3. Skills become model-agnostic

Write the Skill once. Auto-optimize for:

• Frontier models (minimal prompting needed)
• Local models (heavy few-shot guidance)
• Future models (re-optimize when GPT-5 drops)

No manual prompt engineering per model.

Limitations & Next Steps

This is early exploration. I only tested:

• One skill type (code review)
• Two models (GPT-4o, Qwen3)
• Simple metrics (10 training examples)

Questions to explore:

• Does this work for other skill types? (data analysis, API design, etc.)
• Do optimizations transfer across model families?
• Can we auto-generate training data with GPT-4?
• What's the right standardized format for Skill training data?

I'm sharing this as: "These two ecosystems connect nicely - here's proof it works."

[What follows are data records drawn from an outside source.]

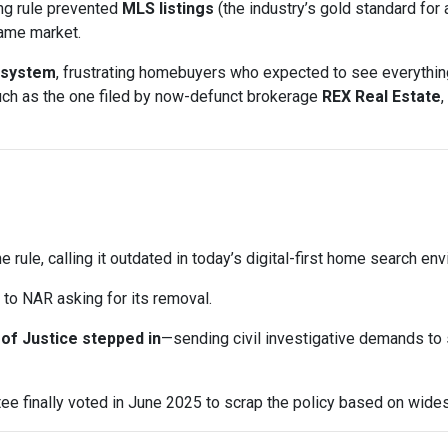
ng rule prevented
MLS listings
(the industry’s gold standard for 
same market.
 system
, frustrating homebuyers who expected to see everything
uch as the one filed by now-defunct brokerage
REX Real Estate
,
e rule, calling it outdated in today’s digital-first home search en
to NAR asking for its removal.
of Justice stepped in
—sending civil investigative demands to
e finally voted in June 2025 to scrap the policy based on wid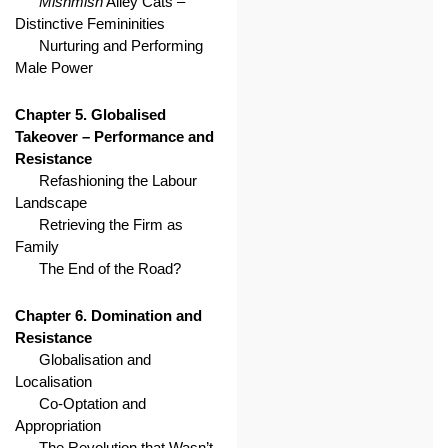
Mishmish
Alley Cats –
Distinctive Femininities
Nurturing and Performing
Male Power
Chapter 5. Globalised
Takeover – Performance and
Resistance
Refashioning the Labour
Landscape
Retrieving the Firm as
Family
The End of the Road?
Chapter 6. Domination and
Resistance
Globalisation and
Localisation
Co-Optation and
Appropriation
The Revolution that Wasn’t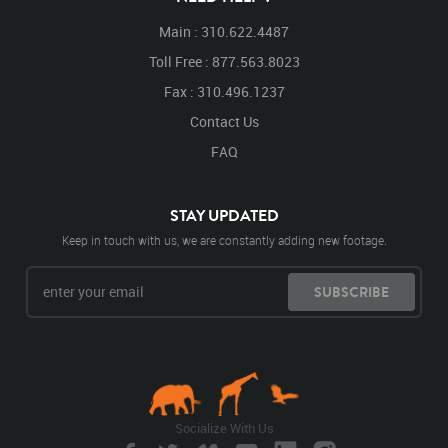
Main : 310.622.4487
Toll Free : 877.563.8023
Fax : 310.496.1237
Contact Us
FAQ
STAY UPDATED
Keep in touch with us, we are constantly adding new footage.
SUBSCRIBE
Socialize With Us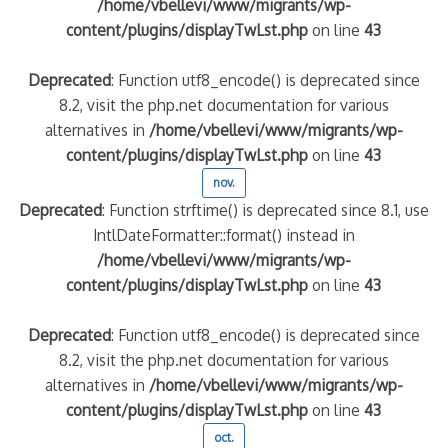
/home/vbellevi/www/migrants/wp-
content/plugins/displayTwLst.php
on line
43
Deprecated
: Function utf8_encode() is deprecated since
8.2, visit the php.net documentation for various
alternatives in
/home/vbellevi/www/migrants/wp-
content/plugins/displayTwLst.php
on line
43
nov.
Deprecated
: Function strftime() is deprecated since 8.1, use
IntlDateFormatter::format() instead in
/home/vbellevi/www/migrants/wp-
content/plugins/displayTwLst.php
on line
43
Deprecated
: Function utf8_encode() is deprecated since
8.2, visit the php.net documentation for various
alternatives in
/home/vbellevi/www/migrants/wp-
content/plugins/displayTwLst.php
on line
43
oct.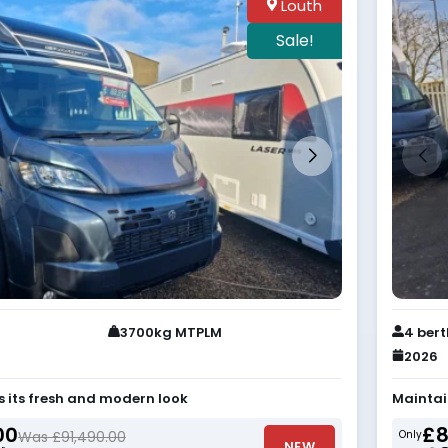
Louth
Sale!
3700kg MTPLM
4 ber
2026
s its fresh and modern look
Maintai
00
£8
Was £91,490.00
Only
NEW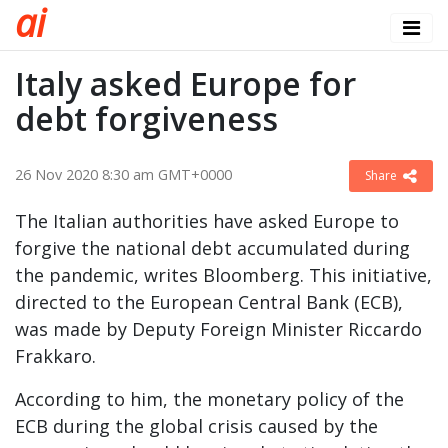
a
i
Italy asked Europe for
debt forgiveness
26 Nov 2020 8:30 am GMT+0000
Share
The Italian authorities have asked Europe to
forgive the national debt accumulated during
the pandemic, writes Bloomberg. This initiative,
directed to the European Central Bank (ECB),
was made by Deputy Foreign Minister Riccardo
Frakkaro.
According to him, the monetary policy of the
ECB during the global crisis caused by the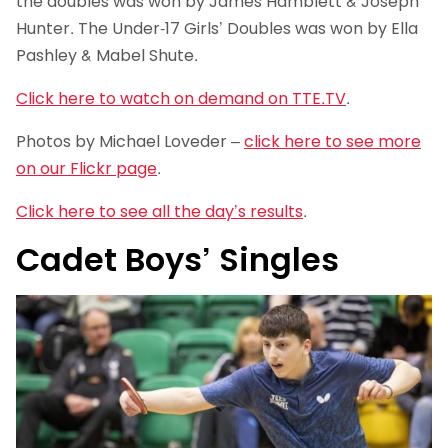
the doubles was won by James Hamblett & Joseph
Hunter. The Under-17 Girls’ Doubles was won by Ella
Pashley & Mabel Shute.
Click here to watch on demand on TTE.TV
.
Photos by Michael Loveder –
click here to see more
on our Flickr page
.
Click here to see all the day’s results
.
Cadet Boys’ Singles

Not as: "This is the final solution."

---

Try it yourself: https://github.com/instavm/skill-optimization

---

Appendix: Technical Implementation

DSPy Signatures

class CodeReview(dspy.Signature):
    """Find security vulnerabilities and bugs in code."""
    code = dspy.InputField(desc="Source code to analyze")
    language = dspy.InputField(desc="Programming language")
    critical_issues = dspy.OutputField(desc="Critical security vulnerabilities")
    high_issues = dspy.OutputField(desc="High priority bugs")

Evaluation Metric

def evaluate_quality(output, expected):
    # Parse issues from output
    issues = parse_issues(output)

    # Calculate precision/recall
    precision = matched / len(issues)
    recall = matched / len(expected)

    # Evaluate explanation quality
    has_impact = check_for_impact_explanation(issues)
    has_fix = check_for_fix_suggestion(issues)

    # Weighted score
    return 0.4 * f1 + 0.3 * has_impact + 0.3 * has_fix

Optimization Loop

# Create optimizer
optimizer = dspy.BootstrapFewShot(
    metric=quality_metric,
    max_bootstrapped_demos=4,
    max_labeled_demos=4
)

# Compile
optimized = optimizer.compile(
    student=module,
    trainset=training_examples
)

# The optimized module now has:
# - Better instructions
# - 4 selected few-shot examples
# - Improved reasoning strategy

Results Data

{
  "gpt4o": {
    "baseline": 0.406,
    "optimized": 0.388,
    "improvement": -0.044
  },
  "qwen": {
    "baseline": 0.425,
    "optimized": 0.551,
    "improvement": 0.125,
    "relative_improvement": 0.294
  }
}

All data, code, and examples available in the repository.